WHAT IS REQUIRED: The task requires restating, word for word, the lines of the entries below from the one containing "Suzuki san: (A) Ee, ikimasyou." through the final one, both included.

SOURCE INFORMATION:

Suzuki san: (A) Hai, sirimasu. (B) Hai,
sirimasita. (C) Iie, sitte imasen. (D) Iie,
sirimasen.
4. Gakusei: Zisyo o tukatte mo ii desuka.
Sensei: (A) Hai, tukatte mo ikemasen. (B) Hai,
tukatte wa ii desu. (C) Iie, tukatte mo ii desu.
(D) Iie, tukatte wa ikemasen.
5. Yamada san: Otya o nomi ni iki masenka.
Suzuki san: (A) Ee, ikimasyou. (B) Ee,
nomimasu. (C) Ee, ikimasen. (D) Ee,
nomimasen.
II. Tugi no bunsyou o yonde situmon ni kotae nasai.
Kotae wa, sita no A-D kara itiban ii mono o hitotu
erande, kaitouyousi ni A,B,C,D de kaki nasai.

WRITTEN ANSWER:
Suzuki san: (A) Ee, ikimasyou. (B) Ee,
nomimasu. (C) Ee, ikimasen. (D) Ee,
nomimasen.
II. Tugi no bunsyou o yonde situmon ni kotae nasai.
Kotae wa, sita no A-D kara itiban ii mono o hitotu
erande, kaitouyousi ni A,B,C,D de kaki nasai.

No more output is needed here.